Pets are an integral part of our lives. A pet often becomes like a member of the family. When a beloved pet becomes ill, people often go into debt to pay for treatments. Unexpected expenses resulting from broken bones, swallowed objects or other injuries can quickly become expensive. More people are beginning to purchase pet insurance for their pets. A variety of plans are available to fit your needs.

The most basic plans cover injuries and accidents. These plans cover incidents such as car accidents, broken bones, burns, allergic reactions or injuries involving your pet ingesting foreign objects or poisons. Such plans are relatively inexpensive, costing fewer than twenty dollars a month. With most plans, you are limited to two claims per year. Basic accident plans don't cover expenses related to illness or disease.

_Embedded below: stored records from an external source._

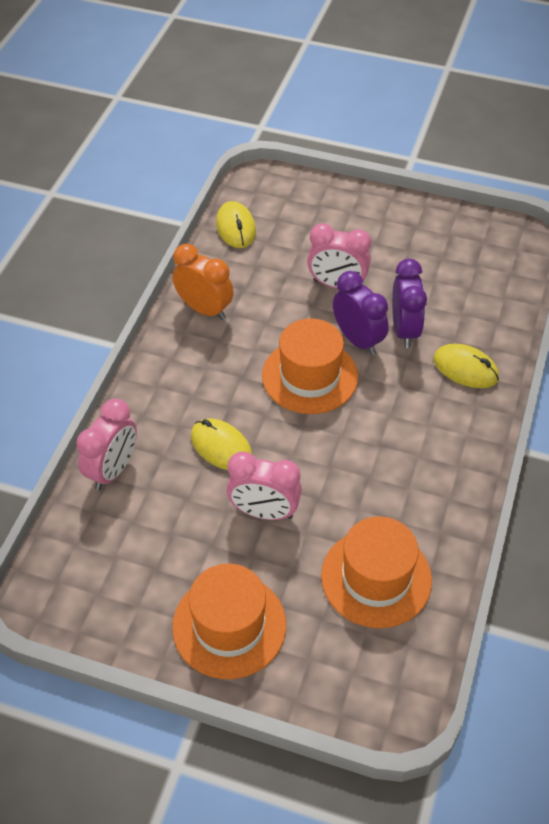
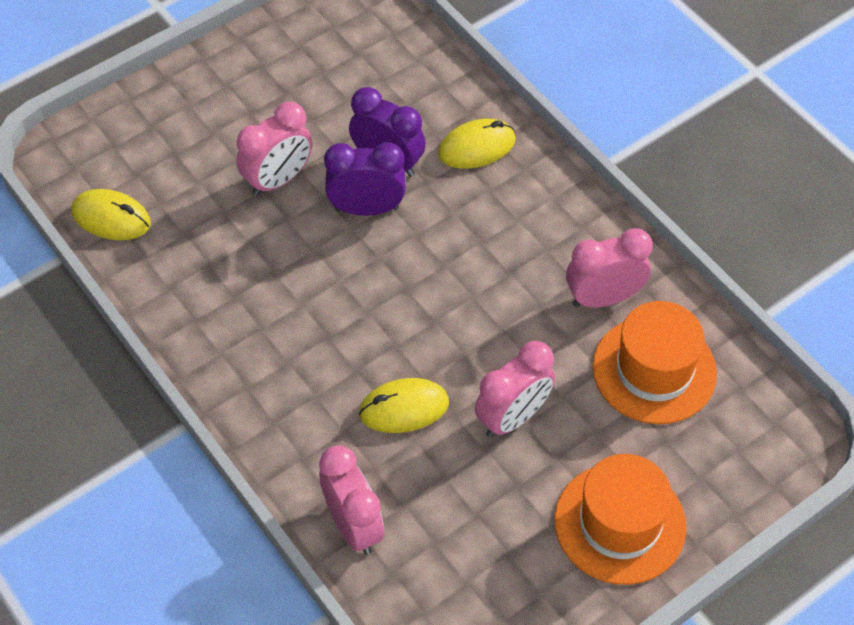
camera: 55 degrees left, 5 degrees up
(205, 309) = (205, 316): orange clock -> none
(310, 376) = (378, 277): orange hat -> none
(410, 512) = (603, 298): none -> pink clock

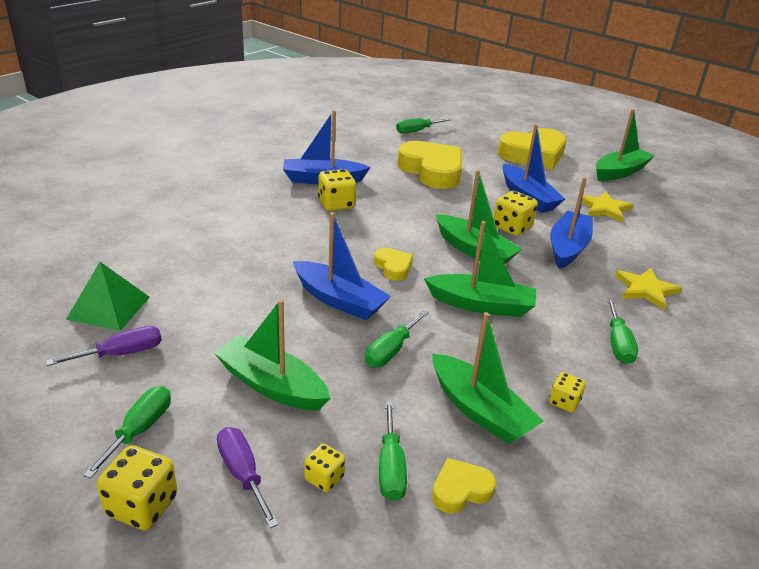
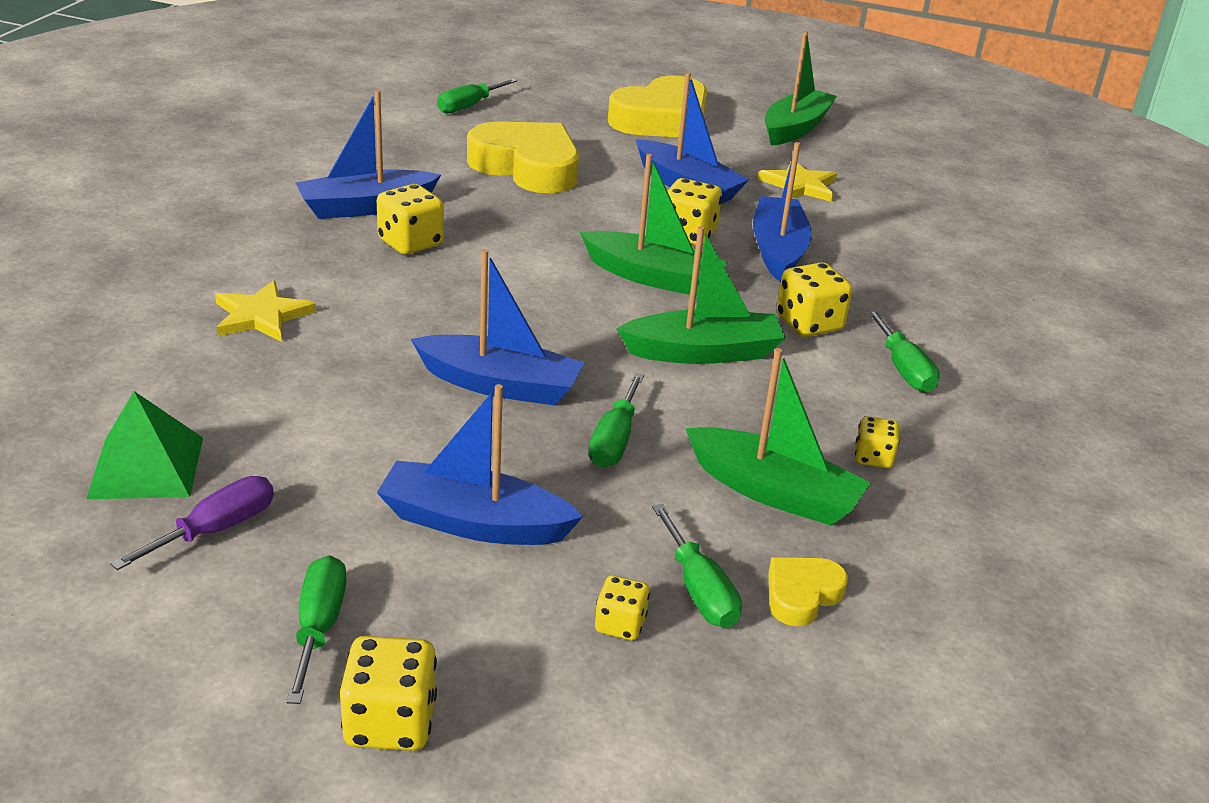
camera: 20 degrees left, 0 degrees up
(242, 474) = (506, 647): purple screwdriver -> none
(271, 385) = (474, 523): green boat -> blue boat
(393, 267) = (551, 322): yellow heart -> none
(564, 300) = (809, 324): none -> yellow dice
(645, 290) = (904, 290): yellow star -> yellow star (261, 316)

Slightly more expensive are plans that cover both accidents and illness. These cover diseases of most major body systems, cancer and infectious disease. The limits on coverage range from two to three thousand dollars or more, varying with the cost of the plan. Many of these plans offer added benefits such as accidental death coverage, which reimburses you the purchase price of your pet, if he or she accidentally dies during treatment. Some plans offer to pay kennel fees for your pet if you are hospitalized and unable to care for your animal - this is an excellent added benefit.

A few companies are now offering plans specifically for older dogs. These plans are only slightly more expensive than those for other dogs. The deductibles tend to be higher on these plans. Pet insurance plans for older dogs cover stroke, heart disease and cancer, which occur most often in the older dog. In order to receive benefits, you must have the insurance before your pet becomes ill. If you suspect your pet is sick, don't waste your money on health insurance. All plans for older dogs have health requirements and require a check up before the policy is issued. These health insurance

plans offer euthanasia coverage in the event you would need to put your pet to sleep.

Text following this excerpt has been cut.